Requirements
Pick up the NSW building fire safety guide after its last sentence, the list of essential fire safety measures, and continue it in the same style.

Document extract
Executive Summary

The NSW Government has recently made changes to the Environment Planning and Assessment Regulation 2000 (Regulation) intended to improve the fire safety iu new and existing buildings. These changes came into effect on 1 October 2017.

Among other things, the changes require competent fire safety practitioners selected by the building owners to assess a building’s essential fire safety measures and inspect for fire exit system compliance breaches before the building owner can issue a fire safety statement. They also require that building owners record their opinion regarding the competence of the persons selected.

This replaces the requirement for assessments and inspections to be completed by a properly qualified person chosen by the owner. The requirement for a record of the owner’s opinion is new.

The NSW Government has developed a framework that will eventually recognise industry schemes that can accredit competent fire safety practitioners. It also has scope to recognise other kinds of accredited persons as competent fire safety practitioners.

Until then, building owners who issue fire safety statements continue to be responsible for choosing an appropriate person to undertake fire safety assessments and inspections.

This guide is designed to assist those building owners in selections ‘competent’ persons to perform those tasks and sets out three basic steps to follow.

  1.  Identify tasks that the fire safety practitioner will need to perform.
  2. Consider the fire safety practitioner’s competence to perform those tasks, including knowledge, skills and experience.
  3. Establish and record an opinion of the practitioner’s competence.

This guide provides suggestions on what type of information a building owner might need when forming an opinion of the fire safety practitioner’s competence. It also makes suggestions on how the building owner can make and keep records about this process.


The Regulation sets out various requirements about building matters, including provisions relating to fire safety measures and building fire safety offences relating to safe escape in the event of a fire (See part 9 of the regulation).

Since a fire can occur at any time, owners of buildings served by essential fire safety measures are obliged to ensure that those measures are always in working order. These measures may be in the building or externally on the site. They include fire sprinkler systems, fire hose reel systems, fire hydrant systems, portable fire extinguishers. illuminated exit signs, emergency lighting systems, fire detection and alarm systems, building occupant warning systems, smoke control systems, emergency lifts, fire-resistant building elements of lightweight construction, and fire safety strategies.

Stored items:
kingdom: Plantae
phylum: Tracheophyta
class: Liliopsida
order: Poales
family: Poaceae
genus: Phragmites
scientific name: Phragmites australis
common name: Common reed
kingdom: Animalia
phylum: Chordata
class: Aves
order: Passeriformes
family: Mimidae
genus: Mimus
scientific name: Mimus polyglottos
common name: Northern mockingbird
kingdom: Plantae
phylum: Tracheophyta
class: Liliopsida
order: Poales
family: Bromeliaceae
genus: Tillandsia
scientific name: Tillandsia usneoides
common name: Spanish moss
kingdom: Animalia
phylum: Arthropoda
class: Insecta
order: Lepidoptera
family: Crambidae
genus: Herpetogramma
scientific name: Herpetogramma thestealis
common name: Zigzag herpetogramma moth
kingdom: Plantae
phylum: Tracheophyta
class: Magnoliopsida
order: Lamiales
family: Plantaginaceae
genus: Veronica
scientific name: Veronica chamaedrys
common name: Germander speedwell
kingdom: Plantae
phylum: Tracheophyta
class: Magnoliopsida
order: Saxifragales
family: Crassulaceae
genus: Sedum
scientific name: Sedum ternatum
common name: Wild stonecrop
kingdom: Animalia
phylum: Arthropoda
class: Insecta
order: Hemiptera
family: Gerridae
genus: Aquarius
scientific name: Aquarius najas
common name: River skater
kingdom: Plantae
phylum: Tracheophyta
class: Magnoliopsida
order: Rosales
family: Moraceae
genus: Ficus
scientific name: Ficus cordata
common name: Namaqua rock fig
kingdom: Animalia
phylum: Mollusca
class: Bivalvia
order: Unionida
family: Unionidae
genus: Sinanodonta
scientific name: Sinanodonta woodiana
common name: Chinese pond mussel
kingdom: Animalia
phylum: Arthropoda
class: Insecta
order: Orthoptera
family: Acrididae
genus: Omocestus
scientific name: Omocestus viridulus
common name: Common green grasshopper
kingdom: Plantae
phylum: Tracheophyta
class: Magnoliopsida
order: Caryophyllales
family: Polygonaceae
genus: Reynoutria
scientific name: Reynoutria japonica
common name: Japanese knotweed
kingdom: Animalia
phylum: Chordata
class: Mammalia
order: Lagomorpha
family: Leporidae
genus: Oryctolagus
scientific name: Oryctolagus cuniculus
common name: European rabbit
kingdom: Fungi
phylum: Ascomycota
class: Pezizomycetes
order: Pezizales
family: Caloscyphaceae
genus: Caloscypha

Written response
Generally, a building’s essential fire safety measures are listed on the building’s fire safety schedule. The kinds of buildings that will have a schedule include commercial, industrial, multi-unit residential, and institutional buildings. They do not include houses. Owners of affected buildings should keep a copy of this schedule. Copies of this schedule can be obtained from the relevant local council.

The regulation also requires building owners (or someone authorised to act on their behalf) to verify they are meeting their fire safety obligations by issuing an annual fire safety statement. However, for annual fire safety statements the building must also be inspected for any exit system compliance breaches.

Copies of these statements must be sent to the council and to Fire and Rescue NSW. A copy must also be displayed in a prominent position in the building alongside a copy of the fire safety schedule.

From 1 October 2017, these assessments and inspections must be undertaken by a competent fire safety practitioner. More information on these Regulation changes is available on Building Regulation and Certification Reform section of the NSW Government website.

A Government framework for recognising competent fire safety practitioners has been established. However, recognised persons under that framework will not be available immediately. In the interim, building owners remain responsible for determining whether the people they select to perform the assessments and inspections are competent.

This guide is intended to assist building owners in assessing the competency of such practitioners.

Appendix A provides an example of a form that a building owner could provide to persons wishing to undertake fire safety assessments and inspections.

The amendments to the Regulation also require that a building owner record in writing their opinion about the competence of the fire safety practitioners they have selected. Appendix B provides an example of how the record may be made.

Selecting a competent fire safety practitioner

Before selecting a person to undertake an assessment or inspection, a building owner must be satisfied that they are a competent fire safety practitioner (see clause 167A).

Due to a broad range of fire safety measures that may be encountered, more than one practitioner may be required to undertake the assessments and inspections for a building. Fore example, an electrician may have the competency to assess the illuminated exit signs, but may not be competent to assess the fire sprinkler system or fire detection and alarm system.

While assessing the competence of a practitioner can be undertaken in several ways, it is suggested that building owners follow these basic steps:

  1. Identify tasks that the fire safety practitioner will need to perform
  2. Consider the fire safety practitioner’s competence to perform those tasks, including knowledge and experience
  3. Establish and record an opinion of the practitioner’s competence.

Step 1 – Identify Tasks

There are three kinds of tasks performed by a competent fire safety practitioner:

  • Assess essential fire safety measures
  • Inspect the building for exit systems compliance breaches, and
  • Assess fire safety alternate solutions.

Before considering the competence of a practitioner, owners should identify which kinds of tasks need to be performed. They should also be as specific as possible in terms of what they relate to or involve since this affects the type and level of competency to look for.

Appendix A provides guidance to building owners on what knowledge, skills and experience to look out for when seeking fire safety practitioners to undertake assessments and inspections.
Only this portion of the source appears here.